‘Senate will have student body chief in 2016’: Arun Grover, PU

  • Bhartesh Singh Thakur, Hindustan Times, Chandigarh
  • Updated: Aug 17, 2015 11:37 IST

Panjab University (PU) vice-chancellor, Arun Kumar Grover, along with dean students welfare, Navdeep Goyal reflect on students’ election process, Lyngdoh guidelines and powers vested in PU Campus Students’ Council in an interview with HT senior correspondent.

Panjab University Teachers Association (PUTA) president is a part of senate and becomes a member of most of the committees formed to resolve issues. The president of PU Campus Students’ Council, however, doesn’t have such powers and representation.

V-C: Chancellor is conscious about it. In 2016 senate, the students’ president will be a member of senate. It is expected. It is a likely development. In 2013, we had Dean Students Welfare (to represent students’ council).

The campaigning has started for 2015-16 PU Campus Students’ Council and elections are round the corner. Now, we have seen a lot of elections conducted as per Lyngdoh guidelines. Do you think these guidelines achieved their objective?

V-C: There have been two aspects-guidelines in letter and guidelines in spirit. We have been conducting elections in the spirit of Lyngdoh guidelines. So that no one could take undue advantage of money and muscle power. The election should be conducted to tackle issues. There should be reduction of interference of political parties.

Two years ago, we called Lyngdoh. He had given guidelines many years ago. We called the students’ leaders also.

There should be a satisfaction that nobody took undue advantage of money and muscle power. This year is better than last year. There is no violence. Students are staying in limits. Defacement is negligible. There are not planned violations in aggressive manner. You can’t say that we are allowing violation of norms.

I am a Physicist and on looking at ground situation, I believe in finding a practical solution.

A lot of money is still being spent on campus during the elections. Doesn’t an indirect election or a parliamentary kind of system suit us?

V-C: We used to have an indirect system and there were flaws. That is why we shifted to direct elections.

DSW: It (the indirect elections) was worse. There used to be kidnapping of representatives of departments.

There is interference of political parties in students’ elections. They pump in lot of money to influence students. There is Students’ Organisation of India (SOI), National Students’ Union of India (NSUI), Akhil Bharatiya Vidyarthi Parishad (ABVP) and Indian National Students’ Organsation (INSO) on campus which are students’ wings of political parties.

V-C: We are trying to curb money power. The candidates have to submit election expenses. Election expenses are not affecting the outcome. You have to select good candidates with good articulation.
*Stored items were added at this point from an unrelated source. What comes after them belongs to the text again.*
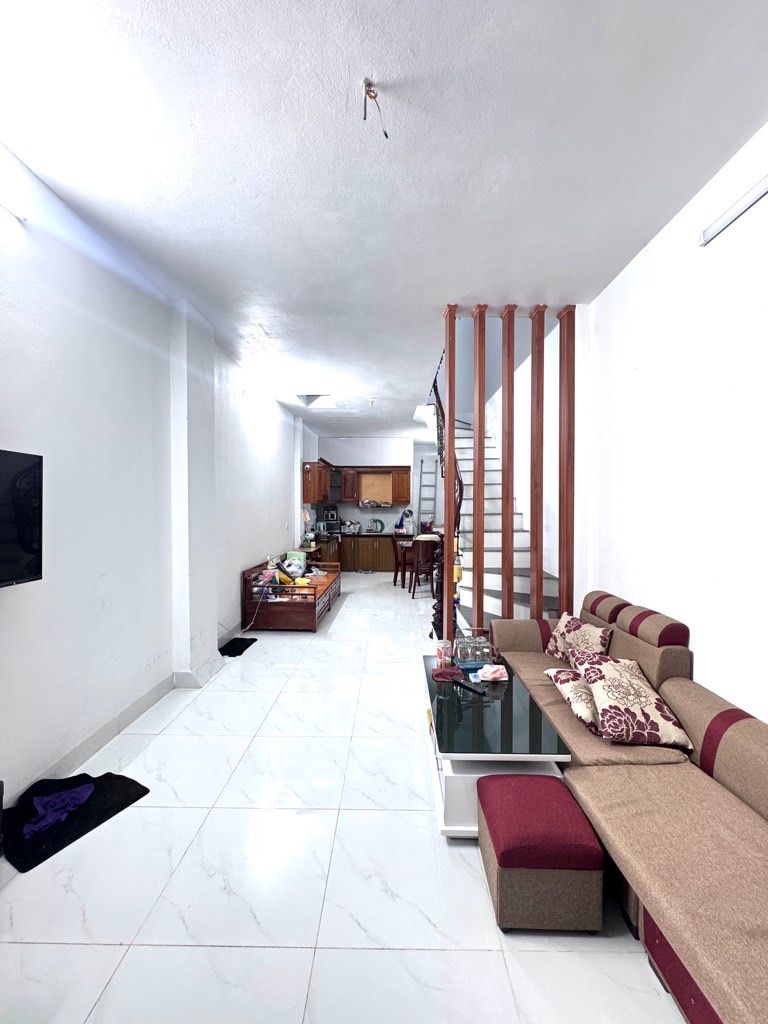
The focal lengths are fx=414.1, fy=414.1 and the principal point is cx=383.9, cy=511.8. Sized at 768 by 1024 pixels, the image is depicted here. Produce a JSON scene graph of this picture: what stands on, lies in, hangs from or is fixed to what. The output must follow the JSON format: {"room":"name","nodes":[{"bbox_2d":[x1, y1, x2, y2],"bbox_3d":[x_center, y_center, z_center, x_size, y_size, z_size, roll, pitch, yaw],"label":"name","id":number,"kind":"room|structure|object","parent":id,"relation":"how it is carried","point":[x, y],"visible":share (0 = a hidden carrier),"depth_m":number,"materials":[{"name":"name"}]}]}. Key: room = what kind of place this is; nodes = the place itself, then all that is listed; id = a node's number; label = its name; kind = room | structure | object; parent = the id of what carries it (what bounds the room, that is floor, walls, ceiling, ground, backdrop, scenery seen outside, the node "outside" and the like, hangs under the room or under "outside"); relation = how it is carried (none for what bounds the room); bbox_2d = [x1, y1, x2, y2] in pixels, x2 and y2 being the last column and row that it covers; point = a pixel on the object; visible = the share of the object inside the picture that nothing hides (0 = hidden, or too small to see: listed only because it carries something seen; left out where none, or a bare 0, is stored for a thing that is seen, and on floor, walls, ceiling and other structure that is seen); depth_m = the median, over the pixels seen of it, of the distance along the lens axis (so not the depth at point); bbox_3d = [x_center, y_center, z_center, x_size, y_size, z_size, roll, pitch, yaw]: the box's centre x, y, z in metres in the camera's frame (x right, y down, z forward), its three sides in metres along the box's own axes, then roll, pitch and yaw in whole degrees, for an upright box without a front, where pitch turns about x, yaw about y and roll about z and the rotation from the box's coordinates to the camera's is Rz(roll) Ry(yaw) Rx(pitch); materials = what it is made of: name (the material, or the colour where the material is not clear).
{"room":"living room","nodes":[
{"label":"living room","id":0,"kind":"room"},
{"bbox_2d":[0,141,310,815],"bbox_3d":[-1.885,-0.155,4.203,0.212,3.165,11.016,0,1,1],"label":"left wall","id":1,"kind":"structure","parent":0,"point":[283,530],"depth_m":2.60,"materials":[{"name":"white paint"}]},
{"bbox_2d":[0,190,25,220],"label":"tube light","id":2,"kind":"object","parent":1,"relation":"attached to","point":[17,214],"visible":0.99,"depth_m":1.92,"materials":[{"name":"white"}]},
{"bbox_2d":[0,447,43,587],"bbox_3d":[-1.724,0.038,1.471,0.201,0.619,1.086,0,1,1],"label":"television","id":3,"kind":"object","parent":1,"relation":"attached to","point":[26,545],"visible":0.99,"depth_m":1.87,"materials":[{"name":"black"}]},
{"bbox_2d":[9,649,226,805],"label":"baseboard","id":4,"kind":"structure","parent":1,"relation":"attached to","point":[85,743],"depth_m":2.71,"materials":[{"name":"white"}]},
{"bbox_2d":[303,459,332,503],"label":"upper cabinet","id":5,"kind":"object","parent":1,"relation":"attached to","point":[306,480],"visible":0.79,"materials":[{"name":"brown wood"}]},
{"bbox_2d":[0,571,691,1023],"bbox_3d":[0.064,1.466,4.641,3.981,0.105,11.786,0,1,1],"label":"floor","id":6,"kind":"structure","parent":0,"point":[300,954],"depth_m":1.64,"materials":[{"name":"white tile"}]},
{"bbox_2d":[3,769,149,872],"bbox_3d":[-1.555,1.444,2.015,0.517,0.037,0.585,1,1,28],"label":"black mat","id":7,"kind":"object","parent":6,"relation":"on","point":[142,794],"visible":0.69,"depth_m":1.96,"materials":[{"name":"black fabric"}]},
{"bbox_2d":[22,782,93,838],"bbox_3d":[-1.571,1.383,1.978,0.252,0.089,0.301,1,1,43],"label":"purple cloth","id":8,"kind":"object","parent":7,"relation":"on","point":[58,814],"visible":0.95,"depth_m":1.94,"materials":[{"name":"purple fabric"}]},
{"bbox_2d":[218,637,256,657],"bbox_3d":[-1.561,1.416,4.357,0.277,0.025,0.509,0,1,1],"label":"black mat","id":9,"kind":"object","parent":6,"relation":"on","point":[220,650],"visible":0.94,"depth_m":4.32,"materials":[{"name":"black fabric"}]},
{"bbox_2d":[242,557,341,630],"bbox_3d":[-1.192,1.051,5.871,0.923,0.702,2.030,0,1,1],"label":"bench","id":10,"kind":"object","parent":6,"relation":"on","point":[250,571],"visible":0.93,"depth_m":4.98,"materials":[{"name":"brown wood"}]},
{"bbox_2d":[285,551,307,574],"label":"bag","id":11,"kind":"object","parent":10,"relation":"on","point":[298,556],"visible":0.73,"depth_m":6.50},
{"bbox_2d":[310,534,396,572],"bbox_3d":[-0.615,0.936,9.504,2.488,0.855,0.609,0,1,1],"label":"lower cabinet","id":12,"kind":"object","parent":6,"relation":"on","point":[376,553],"visible":0.53,"depth_m":9.27,"materials":[{"name":"brown wood"}]},
{"bbox_2d":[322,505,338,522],"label":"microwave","id":13,"kind":"object","parent":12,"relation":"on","point":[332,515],"visible":0.95,"depth_m":9.19,"materials":[{"name":"black"}]},
{"bbox_2d":[341,520,360,534],"bbox_3d":[-0.777,0.350,9.621,0.463,0.288,0.297,0,1,1],"label":"dish rack","id":14,"kind":"object","parent":12,"relation":"on","point":[351,525],"visible":0.98,"depth_m":9.54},
{"bbox_2d":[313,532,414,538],"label":"countertop","id":15,"kind":"structure","parent":12,"relation":"on","point":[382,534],"depth_m":8.85,"materials":[{"name":"black stone"}]},
{"bbox_2d":[367,518,384,533],"bbox_3d":[-0.194,0.321,9.481,0.396,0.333,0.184,0,1,1],"label":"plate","id":16,"kind":"object","parent":12,"relation":"on","point":[376,525],"visible":0.99,"depth_m":9.46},
{"bbox_2d":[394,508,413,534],"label":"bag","id":17,"kind":"object","parent":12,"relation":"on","point":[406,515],"visible":0.95,"depth_m":9.35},
{"bbox_2d":[391,533,409,588],"bbox_3d":[0.432,0.909,7.729,0.463,0.974,0.471,0,1,-17],"label":"dining chair","id":18,"kind":"object","parent":6,"relation":"on","point":[397,566],"visible":0.58,"depth_m":7.61,"materials":[{"name":"brown wood"}]},
{"bbox_2d":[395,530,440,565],"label":"dining table","id":19,"kind":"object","parent":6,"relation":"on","point":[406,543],"visible":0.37,"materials":[{"name":"brown wood"}]},
{"bbox_2d":[408,537,438,597],"bbox_3d":[0.658,0.901,6.806,0.456,1.006,0.487,0,1,-18],"label":"dining chair","id":20,"kind":"object","parent":6,"relation":"on","point":[423,549],"visible":0.81,"depth_m":6.64,"materials":[{"name":"brown wood"}]},
{"bbox_2d":[416,456,435,530],"bbox_3d":[0.986,0.014,9.927,0.365,2.703,0.583,0,1,1],"label":"ladder","id":21,"kind":"object","parent":6,"relation":"on","point":[420,478],"visible":0.63,"depth_m":9.95,"materials":[{"name":"metal"}]},
{"bbox_2d":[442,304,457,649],"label":"wooden post","id":22,"kind":"object","parent":6,"relation":"on","point":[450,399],"visible":0.84,"depth_m":3.39,"materials":[{"name":"brown wood"}]},
{"bbox_2d":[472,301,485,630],"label":"wooden post","id":23,"kind":"object","parent":6,"relation":"on","point":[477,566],"visible":0.89,"depth_m":3.35,"materials":[{"name":"brown wood"}]},
{"bbox_2d":[423,655,573,837],"bbox_3d":[0.551,1.242,2.444,0.606,0.431,1.313,0,1,1],"label":"coffee table","id":24,"kind":"object","parent":6,"relation":"on","point":[452,827],"visible":0.68,"depth_m":1.99,"materials":[{"name":"glass"}]},
{"bbox_2d":[436,639,454,668],"bbox_3d":[0.404,0.942,2.771,0.106,0.152,0.103,0,1,-19],"label":"jar","id":25,"kind":"object","parent":24,"relation":"on","point":[439,650],"visible":0.99,"depth_m":2.74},
{"bbox_2d":[431,663,463,681],"bbox_3d":[0.398,1.007,2.608,0.197,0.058,0.145,0,1,1],"label":"red cloth","id":26,"kind":"object","parent":24,"relation":"on","point":[442,674],"visible":0.99,"depth_m":2.58,"materials":[{"name":"red fabric"}]},
{"bbox_2d":[454,676,486,695],"bbox_3d":[0.505,1.028,2.440,0.045,0.023,0.187,0,1,-39],"label":"remote control","id":27,"kind":"object","parent":24,"relation":"on","point":[473,691],"visible":0.99,"depth_m":2.42,"materials":[{"name":"black plastic"}]},
{"bbox_2d":[453,632,492,668],"bbox_3d":[0.599,0.921,2.809,0.263,0.197,0.229,0,1,1],"label":"glass set","id":28,"kind":"object","parent":24,"relation":"on","point":[475,655],"visible":0.98,"depth_m":2.76,"materials":[{"name":"clear glass"}]},
{"bbox_2d":[476,664,507,681],"bbox_3d":[0.674,1.003,2.598,0.186,0.078,0.135,0,1,1],"label":"pink cloth","id":29,"kind":"object","parent":24,"relation":"on","point":[484,670],"visible":0.99,"depth_m":2.57,"materials":[{"name":"pink fabric"}]},
{"bbox_2d":[437,414,561,635],"bbox_3d":[1.211,-0.266,5.116,1.603,3.426,3.598,0,1,1],"label":"staircase","id":30,"kind":"structure","parent":6,"relation":"on","point":[526,566],"depth_m":4.69,"materials":[{"name":"white"}]},
{"bbox_2d":[428,367,464,641],"bbox_3d":[0.714,-0.471,4.985,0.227,3.657,1.966,0,1,1],"label":"stair railing","id":31,"kind":"object","parent":30,"relation":"attached to","point":[458,508],"visible":0.49,"depth_m":4.48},
{"bbox_2d":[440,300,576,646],"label":"wooden partition","id":32,"kind":"object","parent":6,"relation":"on","point":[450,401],"visible":0.76,"depth_m":3.40,"materials":[{"name":"brown wood"}]},
{"bbox_2d":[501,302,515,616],"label":"wooden post","id":33,"kind":"object","parent":6,"relation":"on","point":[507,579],"visible":0.86,"depth_m":3.36,"materials":[{"name":"brown wood"}]},
{"bbox_2d":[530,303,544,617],"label":"wooden post","id":34,"kind":"object","parent":6,"relation":"on","point":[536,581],"visible":0.88,"depth_m":3.38,"materials":[{"name":"brown wood"}]},
{"bbox_2d":[477,770,603,932],"bbox_3d":[0.576,1.278,1.609,0.373,0.366,0.403,0,1,1],"label":"ottoman","id":35,"kind":"object","parent":6,"relation":"on","point":[551,788],"visible":0.99,"depth_m":1.44,"materials":[{"name":"fabric"}]},
{"bbox_2d":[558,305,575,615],"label":"wooden post","id":36,"kind":"object","parent":6,"relation":"on","point":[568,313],"visible":0.81,"depth_m":3.38,"materials":[{"name":"brown wood"}]},
{"bbox_2d":[486,587,767,1023],"bbox_3d":[1.193,1.029,1.888,1.077,0.881,2.947,0,1,1],"label":"sofa","id":37,"kind":"object","parent":6,"relation":"on","point":[726,771],"visible":0.87,"depth_m":1.57,"materials":[{"name":"fabric"}]},
{"bbox_2d":[546,666,600,730],"bbox_3d":[1.099,0.975,2.225,0.331,0.204,0.455,0,1,1],"label":"throw pillow","id":38,"kind":"object","parent":37,"relation":"on","point":[587,713],"visible":0.52,"depth_m":2.15,"materials":[{"name":"fabric"}]},
{"bbox_2d":[545,612,612,664],"bbox_3d":[1.307,0.875,2.795,0.239,0.324,0.442,0,1,-20],"label":"throw pillow","id":39,"kind":"object","parent":37,"relation":"on","point":[566,637],"visible":0.84,"depth_m":2.74,"materials":[{"name":"fabric"}]},
{"bbox_2d":[574,653,693,749],"bbox_3d":[1.190,0.911,2.050,0.406,0.308,0.439,0,1,1],"label":"throw pillow","id":40,"kind":"object","parent":37,"relation":"on","point":[608,695],"visible":0.97,"depth_m":1.92,"materials":[{"name":"fabric"}]},
{"bbox_2d":[307,435,440,537],"bbox_3d":[0.164,-0.202,9.932,3.837,3.133,0.194,0,1,1],"label":"back wall","id":41,"kind":"structure","parent":0,"point":[336,454],"depth_m":9.84,"materials":[{"name":"white paint"}]},
{"bbox_2d":[302,460,410,507],"bbox_3d":[-0.588,-0.611,9.357,2.451,0.961,0.599,0,1,1],"label":"upper cabinet","id":42,"kind":"object","parent":41,"relation":"attached to","point":[406,493],"visible":0.83,"depth_m":9.29,"materials":[{"name":"brown wood"}]},
{"bbox_2d":[358,471,393,506],"bbox_3d":[-0.186,-0.538,9.694,0.673,0.790,0.033,0,1,1],"label":"kitchen cabinet","id":43,"kind":"object","parent":41,"relation":"attached to","point":[387,478],"visible":0.92,"depth_m":9.69,"materials":[{"name":"brown wood"}]},
{"bbox_2d":[0,0,767,439],"bbox_3d":[0.029,-1.707,4.290,3.704,0.129,11.045,0,1,1],"label":"ceiling","id":44,"kind":"structure","parent":0,"point":[638,233],"depth_m":1.89,"materials":[{"name":"white paint"}]},
{"bbox_2d":[298,393,336,408],"bbox_3d":[-1.014,-1.724,6.223,0.548,0.190,0.526,0,1,1],"label":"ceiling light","id":45,"kind":"object","parent":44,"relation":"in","point":[311,401],"visible":0.9,"depth_m":6.37,"materials":[{"name":"white"}]},
{"bbox_2d":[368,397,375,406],"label":"ceiling wire","id":46,"kind":"object","parent":44,"relation":"attached to","point":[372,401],"visible":0.98,"depth_m":6.20,"materials":[{"name":"white"}]},
{"bbox_2d":[361,78,389,137],"bbox_3d":[-0.039,-1.584,1.638,0.101,0.181,0.097,0,1,-20],"label":"ceiling wire","id":47,"kind":"object","parent":44,"relation":"hanging from","point":[372,91],"visible":0.98,"depth_m":1.63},
{"bbox_2d":[478,123,767,722],"bbox_3d":[1.854,-1.367,3.454,0.216,5.679,9.468,0,1,1],"label":"right wall","id":48,"kind":"structure","parent":0,"point":[707,665],"depth_m":2.32,"materials":[{"name":"white paint"}]},
{"bbox_2d":[699,175,767,245],"bbox_3d":[1.657,-1.411,1.454,0.069,0.078,1.422,0,1,1],"label":"tube light","id":49,"kind":"object","parent":48,"relation":"attached to","point":[733,214],"visible":0.99,"depth_m":1.94,"materials":[{"name":"white plastic"}]}
]}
We get students through open competition. We get best students in our undergraduate and post graduate courses. If they could select right people for centre, why can’t they elect right candidates here? I do not think money influences students. It is not easy to mislead students.

Lyngdoh guidelines say that there shall be no appeal to caste or communal feelings for securing votes. But there are students’ bodies which exploit regional identities and garner support in the name of home states.
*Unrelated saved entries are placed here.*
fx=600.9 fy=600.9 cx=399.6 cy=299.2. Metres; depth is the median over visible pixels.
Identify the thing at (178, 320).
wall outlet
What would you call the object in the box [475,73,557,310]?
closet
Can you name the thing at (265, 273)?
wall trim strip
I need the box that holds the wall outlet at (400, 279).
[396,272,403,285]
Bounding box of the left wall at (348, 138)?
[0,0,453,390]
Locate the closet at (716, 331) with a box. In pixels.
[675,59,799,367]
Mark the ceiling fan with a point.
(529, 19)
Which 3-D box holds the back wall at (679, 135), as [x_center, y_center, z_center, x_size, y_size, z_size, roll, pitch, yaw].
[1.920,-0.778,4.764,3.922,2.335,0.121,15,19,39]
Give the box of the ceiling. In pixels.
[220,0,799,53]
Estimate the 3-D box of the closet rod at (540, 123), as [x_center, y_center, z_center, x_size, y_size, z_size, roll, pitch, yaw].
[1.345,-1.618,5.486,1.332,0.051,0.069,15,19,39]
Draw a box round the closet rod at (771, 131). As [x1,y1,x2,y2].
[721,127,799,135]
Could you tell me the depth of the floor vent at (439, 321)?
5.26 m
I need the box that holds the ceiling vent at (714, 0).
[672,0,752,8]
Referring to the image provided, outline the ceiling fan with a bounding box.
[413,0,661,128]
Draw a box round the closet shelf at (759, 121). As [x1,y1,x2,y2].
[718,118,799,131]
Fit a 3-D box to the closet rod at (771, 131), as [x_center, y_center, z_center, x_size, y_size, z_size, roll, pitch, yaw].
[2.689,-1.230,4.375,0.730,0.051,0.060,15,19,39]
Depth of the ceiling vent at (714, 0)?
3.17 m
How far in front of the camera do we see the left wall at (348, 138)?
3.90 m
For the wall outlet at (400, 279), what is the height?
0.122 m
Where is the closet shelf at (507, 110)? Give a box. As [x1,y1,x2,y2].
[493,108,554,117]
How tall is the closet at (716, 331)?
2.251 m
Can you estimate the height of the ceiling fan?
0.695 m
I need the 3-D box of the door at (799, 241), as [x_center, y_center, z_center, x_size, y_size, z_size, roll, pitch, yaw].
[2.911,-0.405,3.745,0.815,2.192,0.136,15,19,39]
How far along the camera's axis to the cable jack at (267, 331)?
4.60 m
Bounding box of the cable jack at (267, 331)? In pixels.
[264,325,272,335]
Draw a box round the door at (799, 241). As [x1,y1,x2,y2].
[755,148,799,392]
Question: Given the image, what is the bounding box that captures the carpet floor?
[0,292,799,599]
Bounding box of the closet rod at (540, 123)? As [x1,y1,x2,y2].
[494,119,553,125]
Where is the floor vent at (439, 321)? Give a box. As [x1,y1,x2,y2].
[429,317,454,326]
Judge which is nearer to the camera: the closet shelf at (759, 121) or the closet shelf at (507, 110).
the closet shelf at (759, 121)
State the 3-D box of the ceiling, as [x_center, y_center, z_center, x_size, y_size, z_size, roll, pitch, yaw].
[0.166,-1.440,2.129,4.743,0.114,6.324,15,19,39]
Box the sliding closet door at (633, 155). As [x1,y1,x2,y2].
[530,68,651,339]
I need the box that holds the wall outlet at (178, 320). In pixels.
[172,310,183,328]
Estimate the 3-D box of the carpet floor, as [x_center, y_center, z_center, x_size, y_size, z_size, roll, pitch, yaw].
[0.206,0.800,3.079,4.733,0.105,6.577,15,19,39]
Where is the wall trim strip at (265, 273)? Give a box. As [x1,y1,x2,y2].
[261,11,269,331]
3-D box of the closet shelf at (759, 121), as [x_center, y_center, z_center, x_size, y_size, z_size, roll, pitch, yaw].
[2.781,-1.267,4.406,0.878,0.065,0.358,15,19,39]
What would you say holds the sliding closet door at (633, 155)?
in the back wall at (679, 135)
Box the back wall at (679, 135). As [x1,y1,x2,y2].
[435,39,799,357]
V-C: The point is, we are living in reality. Are our students removed from Indian polity? They are not. But undue coercion, use of money and muscle power would be checked.

In post Lyngdoh guidelines elections, a lot of dummy candidates are contesting the elections as the requirements state, that a person with 75% attendance and sans a criminal record can contest elections. The real power lies in someone else’s hands.

DSW: Students’ groups have to think about it. Dummy candidates create problems for us as well. At times, people with no mass appeal are elected.